Repeat all of the data precisely.

(Dataset entries)
● ● ● ●
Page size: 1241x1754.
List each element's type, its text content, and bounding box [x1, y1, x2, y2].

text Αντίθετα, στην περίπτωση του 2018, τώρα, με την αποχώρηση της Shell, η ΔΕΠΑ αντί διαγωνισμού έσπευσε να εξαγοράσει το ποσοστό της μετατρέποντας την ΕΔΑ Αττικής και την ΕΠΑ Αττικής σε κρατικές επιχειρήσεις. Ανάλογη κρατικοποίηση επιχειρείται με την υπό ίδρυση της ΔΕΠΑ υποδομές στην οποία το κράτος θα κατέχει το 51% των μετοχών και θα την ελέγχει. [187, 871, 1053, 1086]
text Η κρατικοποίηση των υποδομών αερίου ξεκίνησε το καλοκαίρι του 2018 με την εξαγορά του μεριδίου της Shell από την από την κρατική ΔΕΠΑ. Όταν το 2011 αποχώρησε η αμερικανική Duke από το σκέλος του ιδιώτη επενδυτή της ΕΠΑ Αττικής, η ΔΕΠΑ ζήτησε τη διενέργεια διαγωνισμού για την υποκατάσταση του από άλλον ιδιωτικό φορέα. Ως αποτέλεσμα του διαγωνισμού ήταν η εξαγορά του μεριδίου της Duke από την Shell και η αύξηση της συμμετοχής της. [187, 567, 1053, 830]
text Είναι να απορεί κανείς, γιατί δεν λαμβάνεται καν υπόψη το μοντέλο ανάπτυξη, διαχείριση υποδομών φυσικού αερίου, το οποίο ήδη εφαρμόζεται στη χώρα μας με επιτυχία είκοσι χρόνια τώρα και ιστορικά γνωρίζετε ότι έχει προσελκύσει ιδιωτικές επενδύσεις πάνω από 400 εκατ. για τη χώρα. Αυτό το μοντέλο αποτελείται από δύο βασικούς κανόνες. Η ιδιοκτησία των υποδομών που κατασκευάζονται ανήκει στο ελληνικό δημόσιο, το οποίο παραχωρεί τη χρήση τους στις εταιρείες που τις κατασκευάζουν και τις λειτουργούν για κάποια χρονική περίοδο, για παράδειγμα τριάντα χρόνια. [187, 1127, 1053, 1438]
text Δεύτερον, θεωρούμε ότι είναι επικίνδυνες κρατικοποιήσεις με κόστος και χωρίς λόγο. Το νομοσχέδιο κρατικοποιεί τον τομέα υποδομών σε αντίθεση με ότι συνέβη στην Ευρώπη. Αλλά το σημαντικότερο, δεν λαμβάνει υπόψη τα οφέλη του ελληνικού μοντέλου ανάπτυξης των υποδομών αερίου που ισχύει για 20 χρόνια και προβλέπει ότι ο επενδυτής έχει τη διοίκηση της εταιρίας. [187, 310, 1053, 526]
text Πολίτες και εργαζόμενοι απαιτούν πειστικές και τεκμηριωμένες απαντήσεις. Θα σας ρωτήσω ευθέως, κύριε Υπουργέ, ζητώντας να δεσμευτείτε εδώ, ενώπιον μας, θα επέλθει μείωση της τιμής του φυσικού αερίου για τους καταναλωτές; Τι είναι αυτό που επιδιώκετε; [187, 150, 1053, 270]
● ● ● ●
• Finished exercise:
Page size: 1241x1754.
List each element's type, its text content, and bounding box [x1, y1, x2, y2].

text Αντίθετα, στην περίπτωση του 2018, τώρα, με την αποχώρηση της Shell, η ΔΕΠΑ αντί διαγωνισμού έσπευσε να εξαγοράσει το ποσοστό της μετατρέποντας την ΕΔΑ Αττικής και την ΕΠΑ Αττικής σε κρατικές επιχειρήσεις. Ανάλογη κρατικοποίηση επιχειρείται με την υπό ίδρυση της ΔΕΠΑ υποδομές στην οποία το κράτος θα κατέχει το 51% των μετοχών και θα την ελέγχει. [187, 871, 1053, 1086]
text Η κρατικοποίηση των υποδομών αερίου ξεκίνησε το καλοκαίρι του 2018 με την εξαγορά του μεριδίου της Shell από την από την κρατική ΔΕΠΑ. Όταν το 2011 αποχώρησε η αμερικανική Duke από το σκέλος του ιδιώτη επενδυτή της ΕΠΑ Αττικής, η ΔΕΠΑ ζήτησε τη διενέργεια διαγωνισμού για την υποκατάσταση του από άλλον ιδιωτικό φορέα. Ως αποτέλεσμα του διαγωνισμού ήταν η εξαγορά του μεριδίου της Duke από την Shell και η αύξηση της συμμετοχής της. [187, 567, 1053, 830]
text Είναι να απορεί κανείς, γιατί δεν λαμβάνεται καν υπόψη το μοντέλο ανάπτυξη, διαχείριση υποδομών φυσικού αερίου, το οποίο ήδη εφαρμόζεται στη χώρα μας με επιτυχία είκοσι χρόνια τώρα και ιστορικά γνωρίζετε ότι έχει προσελκύσει ιδιωτικές επενδύσεις πάνω από 400 εκατ. για τη χώρα. Αυτό το μοντέλο αποτελείται από δύο βασικούς κανόνες. Η ιδιοκτησία των υποδομών που κατασκευάζονται ανήκει στο ελληνικό δημόσιο, το οποίο παραχωρεί τη χρήση τους στις εταιρείες που τις κατασκευάζουν και τις λειτουργούν για κάποια χρονική περίοδο, για παράδειγμα τριάντα χρόνια. [187, 1127, 1053, 1438]
text Δεύτερον, θεωρούμε ότι είναι επικίνδυνες κρατικοποιήσεις με κόστος και χωρίς λόγο. Το νομοσχέδιο κρατικοποιεί τον τομέα υποδομών σε αντίθεση με ότι συνέβη στην Ευρώπη. Αλλά το σημαντικότερο, δεν λαμβάνει υπόψη τα οφέλη του ελληνικού μοντέλου ανάπτυξης των υποδομών αερίου που ισχύει για 20 χρόνια και προβλέπει ότι ο επενδυτής έχει τη διοίκηση της εταιρίας. [187, 310, 1053, 526]
text Πολίτες και εργαζόμενοι απαιτούν πειστικές και τεκμηριωμένες απαντήσεις. Θα σας ρωτήσω ευθέως, κύριε Υπουργέ, ζητώντας να δεσμευτείτε εδώ, ενώπιον μας, θα επέλθει μείωση της τιμής του φυσικού αερίου για τους καταναλωτές; Τι είναι αυτό που επιδιώκετε; [187, 150, 1053, 270]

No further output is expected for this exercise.